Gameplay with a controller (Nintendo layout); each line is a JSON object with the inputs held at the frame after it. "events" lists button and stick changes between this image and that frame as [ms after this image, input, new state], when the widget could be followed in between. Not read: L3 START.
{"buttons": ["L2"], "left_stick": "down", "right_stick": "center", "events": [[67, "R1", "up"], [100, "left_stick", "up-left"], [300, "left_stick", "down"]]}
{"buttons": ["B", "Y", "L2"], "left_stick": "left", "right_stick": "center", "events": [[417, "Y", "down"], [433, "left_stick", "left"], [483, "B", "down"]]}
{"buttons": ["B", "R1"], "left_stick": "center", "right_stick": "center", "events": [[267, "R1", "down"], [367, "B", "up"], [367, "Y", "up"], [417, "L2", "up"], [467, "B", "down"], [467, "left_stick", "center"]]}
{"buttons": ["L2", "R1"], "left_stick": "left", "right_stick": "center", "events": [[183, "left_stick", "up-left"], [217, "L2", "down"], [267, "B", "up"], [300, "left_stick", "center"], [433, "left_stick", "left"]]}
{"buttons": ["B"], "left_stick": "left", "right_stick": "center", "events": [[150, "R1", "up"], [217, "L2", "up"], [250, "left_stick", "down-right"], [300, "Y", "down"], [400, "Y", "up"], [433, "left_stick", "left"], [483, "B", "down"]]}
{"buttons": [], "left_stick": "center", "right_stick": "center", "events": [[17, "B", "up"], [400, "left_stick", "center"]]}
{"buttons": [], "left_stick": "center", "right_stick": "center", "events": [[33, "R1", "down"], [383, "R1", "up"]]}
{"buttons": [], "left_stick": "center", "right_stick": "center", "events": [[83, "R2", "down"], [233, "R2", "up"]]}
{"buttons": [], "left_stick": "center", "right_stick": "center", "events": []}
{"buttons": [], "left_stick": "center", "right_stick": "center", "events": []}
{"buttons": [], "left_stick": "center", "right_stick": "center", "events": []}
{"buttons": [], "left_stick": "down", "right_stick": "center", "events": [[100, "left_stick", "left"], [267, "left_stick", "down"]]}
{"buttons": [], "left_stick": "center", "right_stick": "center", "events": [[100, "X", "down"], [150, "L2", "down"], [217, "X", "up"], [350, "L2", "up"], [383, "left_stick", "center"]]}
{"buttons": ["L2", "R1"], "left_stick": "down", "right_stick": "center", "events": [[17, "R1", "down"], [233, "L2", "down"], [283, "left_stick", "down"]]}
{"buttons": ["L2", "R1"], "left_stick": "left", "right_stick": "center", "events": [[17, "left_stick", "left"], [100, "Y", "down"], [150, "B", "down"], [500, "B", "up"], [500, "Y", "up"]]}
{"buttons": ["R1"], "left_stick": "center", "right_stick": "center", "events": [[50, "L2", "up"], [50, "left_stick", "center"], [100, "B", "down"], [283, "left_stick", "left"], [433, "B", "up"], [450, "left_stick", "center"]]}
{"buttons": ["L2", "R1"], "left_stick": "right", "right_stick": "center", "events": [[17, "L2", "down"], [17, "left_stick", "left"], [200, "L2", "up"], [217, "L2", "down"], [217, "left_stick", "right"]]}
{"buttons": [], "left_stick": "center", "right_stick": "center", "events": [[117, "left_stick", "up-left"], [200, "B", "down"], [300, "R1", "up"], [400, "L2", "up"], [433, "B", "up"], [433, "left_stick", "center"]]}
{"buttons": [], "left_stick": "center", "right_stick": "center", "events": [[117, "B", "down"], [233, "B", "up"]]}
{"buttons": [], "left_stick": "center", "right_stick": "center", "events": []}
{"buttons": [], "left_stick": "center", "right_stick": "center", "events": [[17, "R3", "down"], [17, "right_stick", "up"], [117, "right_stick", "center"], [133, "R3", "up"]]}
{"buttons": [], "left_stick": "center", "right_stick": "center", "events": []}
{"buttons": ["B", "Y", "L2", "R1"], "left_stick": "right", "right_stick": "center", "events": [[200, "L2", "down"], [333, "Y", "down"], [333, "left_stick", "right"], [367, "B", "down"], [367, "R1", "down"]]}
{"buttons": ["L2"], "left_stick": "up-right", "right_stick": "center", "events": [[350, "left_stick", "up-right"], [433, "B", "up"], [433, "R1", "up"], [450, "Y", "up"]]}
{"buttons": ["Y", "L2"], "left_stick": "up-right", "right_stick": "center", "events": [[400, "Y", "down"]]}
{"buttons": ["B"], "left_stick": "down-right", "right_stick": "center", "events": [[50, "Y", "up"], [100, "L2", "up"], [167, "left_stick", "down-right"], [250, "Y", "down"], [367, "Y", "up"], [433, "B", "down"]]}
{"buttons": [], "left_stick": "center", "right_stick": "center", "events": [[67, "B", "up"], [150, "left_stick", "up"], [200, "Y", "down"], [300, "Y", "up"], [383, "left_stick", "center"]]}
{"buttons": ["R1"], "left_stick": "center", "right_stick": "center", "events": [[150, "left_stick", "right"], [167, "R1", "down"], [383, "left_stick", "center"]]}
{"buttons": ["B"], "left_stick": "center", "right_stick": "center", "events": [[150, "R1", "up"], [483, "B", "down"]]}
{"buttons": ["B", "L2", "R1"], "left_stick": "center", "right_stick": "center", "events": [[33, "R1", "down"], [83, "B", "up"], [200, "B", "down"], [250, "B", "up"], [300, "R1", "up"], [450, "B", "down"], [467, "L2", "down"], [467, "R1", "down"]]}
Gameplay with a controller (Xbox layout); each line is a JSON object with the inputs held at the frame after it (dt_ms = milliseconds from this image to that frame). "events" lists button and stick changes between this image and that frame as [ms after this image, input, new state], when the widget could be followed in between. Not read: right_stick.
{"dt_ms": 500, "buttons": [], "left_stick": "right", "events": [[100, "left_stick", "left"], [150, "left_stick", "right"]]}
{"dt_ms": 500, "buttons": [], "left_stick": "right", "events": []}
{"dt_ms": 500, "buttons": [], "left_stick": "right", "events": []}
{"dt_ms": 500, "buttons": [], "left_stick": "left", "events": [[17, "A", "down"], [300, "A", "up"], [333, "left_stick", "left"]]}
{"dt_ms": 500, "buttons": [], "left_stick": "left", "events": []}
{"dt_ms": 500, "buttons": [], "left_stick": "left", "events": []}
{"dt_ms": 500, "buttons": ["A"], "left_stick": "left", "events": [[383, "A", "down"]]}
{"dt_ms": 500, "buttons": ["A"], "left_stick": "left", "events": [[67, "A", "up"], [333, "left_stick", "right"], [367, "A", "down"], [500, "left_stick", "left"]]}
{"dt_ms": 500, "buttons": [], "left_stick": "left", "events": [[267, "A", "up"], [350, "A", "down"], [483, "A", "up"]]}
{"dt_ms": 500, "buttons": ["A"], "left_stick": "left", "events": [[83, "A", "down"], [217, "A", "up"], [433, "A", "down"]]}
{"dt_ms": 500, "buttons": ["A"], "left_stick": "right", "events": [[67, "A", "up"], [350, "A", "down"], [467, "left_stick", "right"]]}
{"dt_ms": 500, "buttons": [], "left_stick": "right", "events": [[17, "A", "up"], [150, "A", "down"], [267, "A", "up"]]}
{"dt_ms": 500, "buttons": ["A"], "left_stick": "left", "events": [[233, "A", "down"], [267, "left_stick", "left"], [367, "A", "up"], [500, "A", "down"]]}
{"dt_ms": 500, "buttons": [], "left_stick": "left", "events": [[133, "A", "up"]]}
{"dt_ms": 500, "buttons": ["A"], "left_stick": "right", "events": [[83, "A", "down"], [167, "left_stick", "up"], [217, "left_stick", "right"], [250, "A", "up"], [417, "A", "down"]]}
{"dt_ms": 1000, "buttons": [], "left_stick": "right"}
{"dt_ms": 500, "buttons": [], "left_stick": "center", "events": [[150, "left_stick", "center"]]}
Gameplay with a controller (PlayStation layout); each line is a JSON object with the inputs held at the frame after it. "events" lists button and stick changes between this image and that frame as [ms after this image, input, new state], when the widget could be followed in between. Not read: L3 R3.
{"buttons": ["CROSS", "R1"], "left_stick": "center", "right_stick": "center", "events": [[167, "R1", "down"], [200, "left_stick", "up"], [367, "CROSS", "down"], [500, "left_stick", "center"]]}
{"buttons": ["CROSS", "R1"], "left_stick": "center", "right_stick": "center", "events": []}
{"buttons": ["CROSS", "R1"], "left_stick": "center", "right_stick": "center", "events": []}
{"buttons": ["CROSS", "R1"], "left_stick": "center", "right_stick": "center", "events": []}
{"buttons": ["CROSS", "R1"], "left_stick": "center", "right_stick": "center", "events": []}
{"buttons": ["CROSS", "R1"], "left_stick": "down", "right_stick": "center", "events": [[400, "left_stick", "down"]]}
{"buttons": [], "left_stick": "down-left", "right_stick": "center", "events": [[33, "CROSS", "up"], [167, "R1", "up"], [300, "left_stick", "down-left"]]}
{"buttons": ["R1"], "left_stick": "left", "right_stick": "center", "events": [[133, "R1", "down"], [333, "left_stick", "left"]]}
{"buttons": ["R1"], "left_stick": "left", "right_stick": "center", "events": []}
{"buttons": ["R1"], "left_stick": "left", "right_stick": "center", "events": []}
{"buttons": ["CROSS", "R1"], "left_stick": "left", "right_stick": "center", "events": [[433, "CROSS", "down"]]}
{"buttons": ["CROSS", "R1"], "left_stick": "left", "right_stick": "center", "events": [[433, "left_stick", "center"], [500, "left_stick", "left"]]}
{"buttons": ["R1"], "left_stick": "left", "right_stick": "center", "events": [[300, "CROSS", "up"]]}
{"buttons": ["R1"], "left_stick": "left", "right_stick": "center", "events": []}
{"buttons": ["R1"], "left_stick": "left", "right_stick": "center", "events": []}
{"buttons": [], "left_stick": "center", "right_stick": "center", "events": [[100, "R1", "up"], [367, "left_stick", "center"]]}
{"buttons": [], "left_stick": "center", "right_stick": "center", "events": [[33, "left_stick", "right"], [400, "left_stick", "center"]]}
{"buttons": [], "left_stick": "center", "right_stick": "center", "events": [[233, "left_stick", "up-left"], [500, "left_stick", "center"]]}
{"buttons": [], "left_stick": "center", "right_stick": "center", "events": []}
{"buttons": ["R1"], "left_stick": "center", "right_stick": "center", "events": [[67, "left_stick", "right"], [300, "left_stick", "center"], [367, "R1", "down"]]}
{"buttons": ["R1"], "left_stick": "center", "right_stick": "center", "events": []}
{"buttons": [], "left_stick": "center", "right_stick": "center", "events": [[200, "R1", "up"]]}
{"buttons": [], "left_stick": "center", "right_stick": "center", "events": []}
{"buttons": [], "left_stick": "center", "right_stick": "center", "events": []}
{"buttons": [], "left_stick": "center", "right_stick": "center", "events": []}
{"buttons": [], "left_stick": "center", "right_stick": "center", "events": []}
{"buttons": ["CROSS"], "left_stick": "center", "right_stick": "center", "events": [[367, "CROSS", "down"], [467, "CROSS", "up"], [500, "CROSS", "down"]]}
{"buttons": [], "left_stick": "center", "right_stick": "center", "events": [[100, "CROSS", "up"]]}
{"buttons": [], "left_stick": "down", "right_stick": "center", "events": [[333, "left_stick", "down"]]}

++++

The answer must consist of every line from the records above that holds "changes".

Gameplay with a controller (Nintendo layout); each line is a JSON object with the inputs held at the frame after it. "events" lists button and stick changes between this image and that frame as [ms after this image, input, new state], when the widget could be followed in between. Not read: L3 START.
Gameplay with a controller (Xbox layout); each line is a JSON object with the inputs held at the frame after it (dt_ms = milliseconds from this image to that frame). "events" lists button and stick changes between this image and that frame as [ms after this image, input, new state], when the widget could be followed in between. Not read: right_stick.
Gameplay with a controller (PlayStation layout); each line is a JSON object with the inputs held at the frame after it. "events" lists button and stick changes between this image and that frame as [ms after this image, input, new state], when the widget could be followed in between. Not read: L3 R3.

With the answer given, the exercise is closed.